# Bolens Large Frames



## GTcollector (Dec 27, 2010)

I really like these Bolens Large frames and if I get a chance I want a 1477 and 1455 to add to my 1476. To upgrade the front tire/wheel/hub upgrade to 10" from 8" cost 250.00 and the rear 26x12-12 Duro AGs are 189.00 a pair delivered to my door, not bad for 4 ply tires that are an exact copy of the original Goodyears. I made the 3 point A frame.


----------



## OldBuzzard (Jun 23, 2011)

Danged nice looking 1476 :thumbsup:

I think that a very good argument could be made that the Bolens Large Frames were the best series of GT's ever built.


----------



## jhngardner367 (Apr 5, 2011)

Great looking unit !


----------



## GTcollector (Dec 27, 2010)

OldBuzzard said:


> Danged nice looking 1476 :thumbsup:
> 
> I think that a very good argument could be made that the Bolens Large Frames were the best series of GT's ever built.
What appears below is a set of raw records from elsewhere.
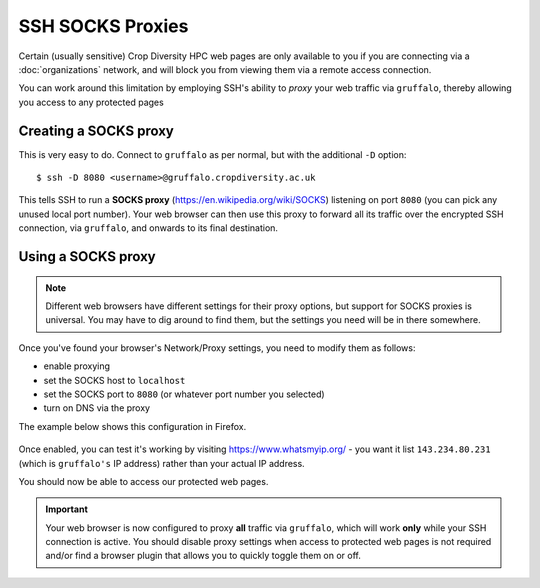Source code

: SSH SOCKS Proxies
=================

Certain (usually sensitive) Crop Diversity HPC web pages are only available to you if you are connecting via a :doc:`organizations` network, and will block you from viewing them via a remote access connection.

You can work around this limitation by employing SSH's ability to *proxy* your web traffic via ``gruffalo``, thereby allowing you access to any protected pages

  |proxy|  

.. |proxy| image:: media/socks-proxy.png

Creating a SOCKS proxy
----------------------

This is very easy to do. Connect to ``gruffalo`` as per normal, but with the additional ``-D`` option::

  $ ssh -D 8080 <username>@gruffalo.cropdiversity.ac.uk

This tells SSH to run a **SOCKS proxy** (https://en.wikipedia.org/wiki/SOCKS) listening on port ``8080`` (you can pick any unused local port number). Your web browser can then use this proxy to forward all its traffic over the encrypted SSH connection, via ``gruffalo``, and onwards to its final destination.


Using a SOCKS proxy
-------------------

.. note::
  Different web browsers have different settings for their proxy options, but support for SOCKS proxies is universal. You may have to dig around to find them, but the settings you need will be in there somewhere.

Once you've found your browser's Network/Proxy settings, you need to modify them as follows:

- enable proxying
- set the SOCKS host to ``localhost``
- set the SOCKS port to ``8080`` (or whatever port number you selected)
- turn on DNS via the proxy

The example below shows this configuration in Firefox.

  |settings|

.. |settings| image:: media/socks-settings.png

Once enabled, you can test it's working by visiting https://www.whatsmyip.org/ - you want it list ``143.234.80.231`` (which is ``gruffalo's`` IP address) rather than your actual IP address.

You should now be able to access our protected web pages.


.. important::
  Your web browser is now configured to proxy **all** traffic via ``gruffalo``, which will work **only** while your SSH connection is active. You should disable proxy settings when access to protected web pages is not required and/or find a browser plugin that allows you to quickly toggle them on or off.
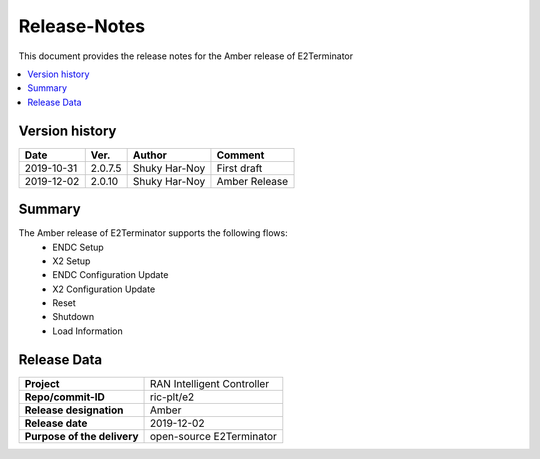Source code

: .. 
..  Copyright (c) 2019 AT&T Intellectual Property.
..  Copyright (c) 2019 Nokia.
..
..  Licensed under the Creative Commons Attribution 4.0 International
..  Public License (the "License"); you may not use this file except
..  in compliance with the License. You may obtain a copy of the License at
..
..    https://creativecommons.org/licenses/by/4.0/
..
..  Unless required by applicable law or agreed to in writing, documentation
..  distributed under the License is distributed on an "AS IS" BASIS,
..  WITHOUT WARRANTIES OR CONDITIONS OF ANY KIND, either express or implied.
..
..  See the License for the specific language governing permissions and
..  limitations under the License.
..

Release-Notes
=============


This document provides the release notes for the Amber release of E2Terminator

.. contents::
   :depth: 3
   :local:


Version history
---------------

+--------------------+--------------------+--------------------+--------------------+
| **Date**           | **Ver.**           | **Author**         | **Comment**        |
|                    |                    |                    |                    |
+--------------------+--------------------+--------------------+--------------------+
| 2019-10-31         | 2.0.7.5            | Shuky Har-Noy      | First draft        |
|                    |                    |                    |                    |
+--------------------+--------------------+--------------------+--------------------+
| 2019-12-02         | 2.0.10             | Shuky Har-Noy      | Amber Release      |
|                    |                    |                    |                    |
+--------------------+--------------------+--------------------+--------------------+


Summary
-------
The Amber release of E2Terminator supports the following flows:
	- ENDC Setup
	- X2 Setup
	- ENDC Configuration Update
	- X2 Configuration Update
	- Reset
	- Shutdown
	- Load Information

Release Data
------------

+--------------------------------------+--------------------------------------+
| **Project**                          | RAN Intelligent Controller  	      |
|                                      |                                      |
+--------------------------------------+--------------------------------------+
| **Repo/commit-ID**                   | ric-plt/e2                           |
|                                      |                                      |
+--------------------------------------+--------------------------------------+
| **Release designation**              | Amber                                |
|                                      |                                      |
+--------------------------------------+--------------------------------------+
| **Release date**                     | 2019-12-02                           |
|                                      |                                      |
+--------------------------------------+--------------------------------------+
| **Purpose of the delivery**          | open-source E2Terminator      	      |
|                                      |                                      |
+--------------------------------------+--------------------------------------+
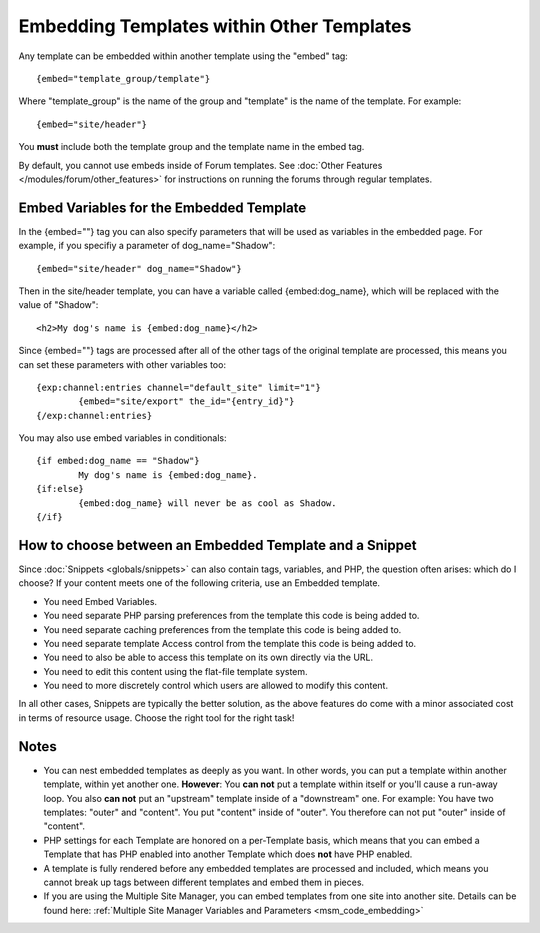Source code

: Embedding Templates within Other Templates
==========================================

Any template can be embedded within another template using the "embed"
tag::

	{embed="template_group/template"}

Where "template\_group" is the name of the group and "template" is the
name of the template. For example::

	{embed="site/header"}

You **must** include both the template group and the template name in
the embed tag.

By default, you cannot use embeds inside of Forum templates. See
:doc:`Other Features </modules/forum/other_features>` for
instructions on running the forums through regular templates.

.. _embed-variables:

Embed Variables for the Embedded Template
-----------------------------------------

In the {embed=""} tag you can also specify parameters that will be used
as variables in the embedded page. For example, if you specifiy a
parameter of dog\_name="Shadow"::

	{embed="site/header" dog_name="Shadow"}

Then in the site/header template, you can have a variable called
{embed:dog\_name}, which will be replaced with the value of "Shadow"::

	<h2>My dog's name is {embed:dog_name}</h2>

Since {embed=""} tags are processed after all of the other tags of the
original template are processed, this means you can set these parameters
with other variables too::

	{exp:channel:entries channel="default_site" limit="1"}
		{embed="site/export" the_id="{entry_id}"}
	{/exp:channel:entries}

You may also use embed variables in conditionals::

	{if embed:dog_name == "Shadow"}
		My dog's name is {embed:dog_name}.
	{if:else}
		{embed:dog_name} will never be as cool as Shadow.
	{/if}

How to choose between an Embedded Template and a Snippet
--------------------------------------------------------

Since :doc:`Snippets <globals/snippets>` can also contain tags,
variables, and PHP, the question often arises: which do I choose? If
your content meets one of the following criteria, use an Embedded
template.

-  You need Embed Variables.
-  You need separate PHP parsing preferences from the template this code
   is being added to.
-  You need separate caching preferences from the template this code is
   being added to.
-  You need separate template Access control from the template this code
   is being added to.
-  You need to also be able to access this template on its own directly
   via the URL.
-  You need to edit this content using the flat-file template system.
-  You need to more discretely control which users are allowed to modify
   this content.

In all other cases, Snippets are typically the better solution, as the
above features do come with a minor associated cost in terms of resource
usage. Choose the right tool for the right task!

Notes
-----

-  You can nest embedded templates as deeply as you want. In other
   words, you can put a template within another template, within yet
   another one. **However**: You **can not** put a template within
   itself or you'll cause a run-away loop. You also **can not** put an
   "upstream" template inside of a "downstream" one. For example: You
   have two templates: "outer" and "content". You put "content" inside
   of "outer". You therefore can not put "outer" inside of "content".
-  PHP settings for each Template are honored on a per-Template basis,
   which means that you can embed a Template that has PHP enabled into
   another Template which does **not** have PHP enabled.
-  A template is fully rendered before any embedded templates are
   processed and included, which means you cannot break up tags between
   different templates and embed them in pieces.
-  If you are using the Multiple Site Manager, you can embed templates
   from one site into another site. Details can be found here: 
   :ref:`Multiple Site Manager Variables and Parameters 
   <msm_code_embedding>`


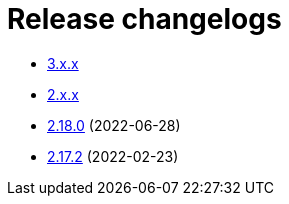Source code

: ////
    Licensed to the Apache Software Foundation (ASF) under one or more
    contributor license agreements.  See the NOTICE file distributed with
    this work for additional information regarding copyright ownership.
    The ASF licenses this file to You under the Apache License, Version 2.0
    (the "License"); you may not use this file except in compliance with
    the License.  You may obtain a copy of the License at

         https://www.apache.org/licenses/LICENSE-2.0

    Unless required by applicable law or agreed to in writing, software
    distributed under the License is distributed on an "AS IS" BASIS,
    WITHOUT WARRANTIES OR CONDITIONS OF ANY KIND, either express or implied.
    See the License for the specific language governing permissions and
    limitations under the License.
////

= Release changelogs

* xref:3.x.x.adoc[3.x.x]
* xref:2.x.x.adoc[2.x.x]
* xref:2.18.0.adoc[2.18.0] (2022-06-28)
* xref:2.17.2.adoc[2.17.2] (2022-02-23)
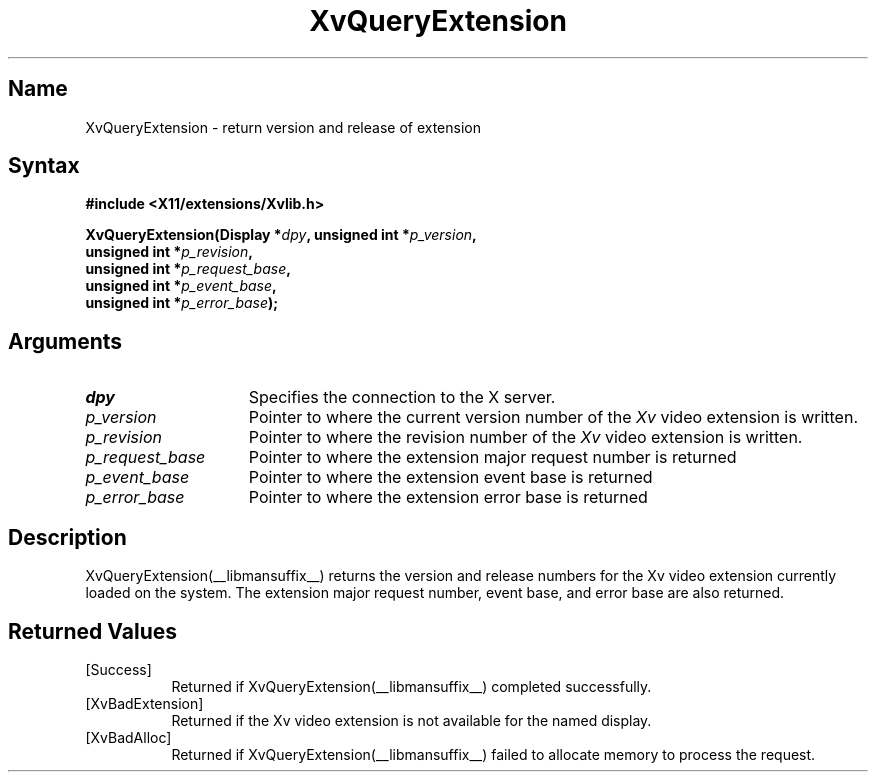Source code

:.TH XvQueryExtension __libmansuffix__ __vendorversion__
.\" $XFree86: xc/doc/man/Xv/XvQueryExtension.man,v 1.5 2001/01/27 18:20:36 dawes Exp $
.SH Name
XvQueryExtension \- return version and release of extension
.\"
.SH Syntax
.B #include <X11/extensions/Xvlib.h>
.sp
.nf
.BI "XvQueryExtension(Display *" dpy ", unsigned int *" p_version ",
.BI "                unsigned int *" p_revision ",
.BI "                unsigned int *" p_request_base ",
.BI "                unsigned int *" p_event_base ",
.BI "                unsigned int *" p_error_base ");"
.fi
.SH Arguments
.\"
.IP \fIdpy\fR 15
Specifies the connection to the X server.
.IP \fIp_version\fR 15
Pointer to where the current version number of the \fIXv\fP video extension
is written.
.IP \fIp_revision\fR 15
Pointer to where the revision number of the \fIXv\fP video extension
is written.
.IP \fIp_request_base\fR 15
Pointer to where the extension major request number is returned
.IP \fIp_event_base\fR 15
Pointer to where the extension event base is returned
.IP \fIp_error_base\fR 15
Pointer to where the extension error base is returned
.\"
.SH Description
.\"
.PP
XvQueryExtension(__libmansuffix__) returns the version and release
numbers for the Xv video extension currently loaded 
on the system.  The extension major request number, event base, and error
base are also returned.
.\"
.SH Returned Values
.IP [Success] 8
Returned if XvQueryExtension(__libmansuffix__) completed successfully.
.IP [XvBadExtension] 8
Returned if the Xv video extension is not available for 
the named display.
.IP [XvBadAlloc] 8
Returned if XvQueryExtension(__libmansuffix__) failed to allocate memory to process
the request.
.br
I wouldn't even call it an argument, I have 6 of the best brands made (no cubs or deeres, lol) and Bolens were definitely the stoutest and best built GTs a guy could buy. there are other great GTs that come close, but man those Bolens are really overbuilt, and it *really* helps when using implements. One of the most under rated GTs was the old Ariens GT14H-GT20H really modern for its time, it was so good Kubota stole many of their designs, older Kubota and Ariens decks even interchange


----------